Texto mostrado
# # #
Con esta perspectiva, el protagonista de Fiesta no tiene una disfunción eréctil. Sólo lleva en su cuerpo la herida de la muerte, adquirida en la guerra. Y el Pilar está pintado de negro porque su dueño quiso rendirle un homenaje a la dama oscura que lo tenía embrujado.
Hay un cuento de Hemingway que es revelador. Campamento indio. Un médico asiste con su hijo al parto de una indígena. El alumbramiento es difícil y el médico debe practicar una cesárea sin anestesia en medio de los alaridos de la india, mientras el esposo indio se refugia en la oscuridad y el hijo del médico observa fascinado la escena (“¿siempre duele tanto?”). Al final, descubrimos que mientras su mujer era destazada como una vaca para dar una vida, el marido fue incapaz de soportarlo y renunció a la suya. El indio se cortó la garganta en la oscuridad y el hijo del doctor aprendió su lección: un hombre es inmortal porque puede superar el miedo. Todo muy elemental, muy simple, muy al estilo Hem (“entonces supe que no moriría nunca”). El resto son imágenes de canoas deslizándose como un rumor por el lago cubierto de niebla, de remos que se hunden en el agua de la madrugada y de la penumbra de una choza donde se aloja la tragedia. Un lirismo contenido que sigue marcando la ruta de cualquiera que pretenda escribir. Una historia que dio origen a la obra de un autor que tuvo sus mejores momentos cuando se copió a sí mismo.
Amor y guerra era el título original de Adiós a las armas y con eso ya está dicho todo. El dramatismo surge de la lucha entre opuestos y al colocar la muerte en el centro de la vida, Hemingway logró decir mucho hablando poco y expresar emociones que no se tomó el trabajo de nombrar. Pero sobre todo, al conservar la aventura humana en la órbita de lo elemental, tuvo el escenario para hablar “con huevos” de lo que conocía.
Todo esto ahora es obvio. Pero hace cien años no lo era porque la escena literaria estaba plagada de gomelos exquisitos que jamás tuvieron sus manos empapadas de sangre. Gente brillante y cómoda que escribía con un lenguaje melindroso sobre bailes en los grandes salones, seducciones discretas y charlas ingeniosas que no le decían nada al habitante de la calle. Hemingway (¿cuántas veces habrá que decirlo?) nunca le disparó a un ser humano, recibió una grave herida cuando les llevaba cigarrillos y chocolates a los desgraciados que morían en las trincheras y nos mostró cómo llegarle al hombre común, al infeliz que mata para vivir y aguanta sin quejarse y desconfía de las palabras porque sabe que el mundo está lleno de hablamierdas que mienten.
¿Que se pegó un tiro? Normal. Suicidarse fue la consecuencia de correr hacia el peligro. ¿Que eso fue una traición a sus ideales? ¿Que no fue capaz de aguantar la presión con gracia? Tal vez. Pero Hem era duro de matar y a pesar de que buscó y mereció una salida más honorable, no lo logró. Le tocó sobrevivir a tres guerras, dos siniestros aéreos y cuatro matrimonios para soportar una atroz decadencia. El tipo desbordante que a los 25 años escribía la mejor prosa del planeta y se empacaba dos botellas de vino al desayuno, a los 62 años tenía el hígado hecho un balón de grasa y el cerebro tostado por los electrochoques y ya no era él. Era un anciano quejoso y paranoico que había perdido 40 kilos y no podía escribir (“ya no sale”). Y así muy difícil. Cuando llegamos al punto donde no nos reconocemos, hace rato que la presión nos robó la gracia.
# # #
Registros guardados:
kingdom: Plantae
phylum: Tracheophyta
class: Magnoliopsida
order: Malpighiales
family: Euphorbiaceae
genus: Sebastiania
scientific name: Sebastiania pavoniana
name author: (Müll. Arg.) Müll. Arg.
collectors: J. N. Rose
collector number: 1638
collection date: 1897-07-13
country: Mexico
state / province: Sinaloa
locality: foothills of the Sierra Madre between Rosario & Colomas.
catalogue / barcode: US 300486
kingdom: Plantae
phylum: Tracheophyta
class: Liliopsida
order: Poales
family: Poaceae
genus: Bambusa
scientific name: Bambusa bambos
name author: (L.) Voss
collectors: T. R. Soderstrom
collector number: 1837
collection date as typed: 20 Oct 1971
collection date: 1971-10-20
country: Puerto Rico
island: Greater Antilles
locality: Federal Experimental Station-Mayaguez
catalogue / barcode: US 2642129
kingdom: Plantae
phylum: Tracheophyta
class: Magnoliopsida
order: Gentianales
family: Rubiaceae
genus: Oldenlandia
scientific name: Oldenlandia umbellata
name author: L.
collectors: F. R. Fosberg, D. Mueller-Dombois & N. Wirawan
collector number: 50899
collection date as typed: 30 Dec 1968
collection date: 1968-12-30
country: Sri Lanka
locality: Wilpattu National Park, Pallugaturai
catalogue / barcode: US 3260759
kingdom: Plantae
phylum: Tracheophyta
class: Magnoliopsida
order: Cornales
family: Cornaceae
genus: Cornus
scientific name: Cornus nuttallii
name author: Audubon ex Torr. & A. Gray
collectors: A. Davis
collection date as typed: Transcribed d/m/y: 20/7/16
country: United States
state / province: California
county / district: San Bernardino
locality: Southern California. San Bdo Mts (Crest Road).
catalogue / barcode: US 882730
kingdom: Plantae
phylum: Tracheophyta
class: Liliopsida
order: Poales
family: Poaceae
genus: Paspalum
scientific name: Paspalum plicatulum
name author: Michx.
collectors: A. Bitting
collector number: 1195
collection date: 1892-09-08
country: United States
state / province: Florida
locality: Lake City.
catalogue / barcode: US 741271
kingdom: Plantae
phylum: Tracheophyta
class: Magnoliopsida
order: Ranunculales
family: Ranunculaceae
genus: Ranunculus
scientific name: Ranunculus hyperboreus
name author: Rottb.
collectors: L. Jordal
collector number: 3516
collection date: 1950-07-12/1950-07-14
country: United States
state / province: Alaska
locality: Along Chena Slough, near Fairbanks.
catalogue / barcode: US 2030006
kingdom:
# # #
Tu objetivo
Indica cuál era, según el texto sobre Hemingway, el título original de Adiós a las armas. Responde basándote únicamente en el texto.

Respuesta del ejercicio
Amor y guerra.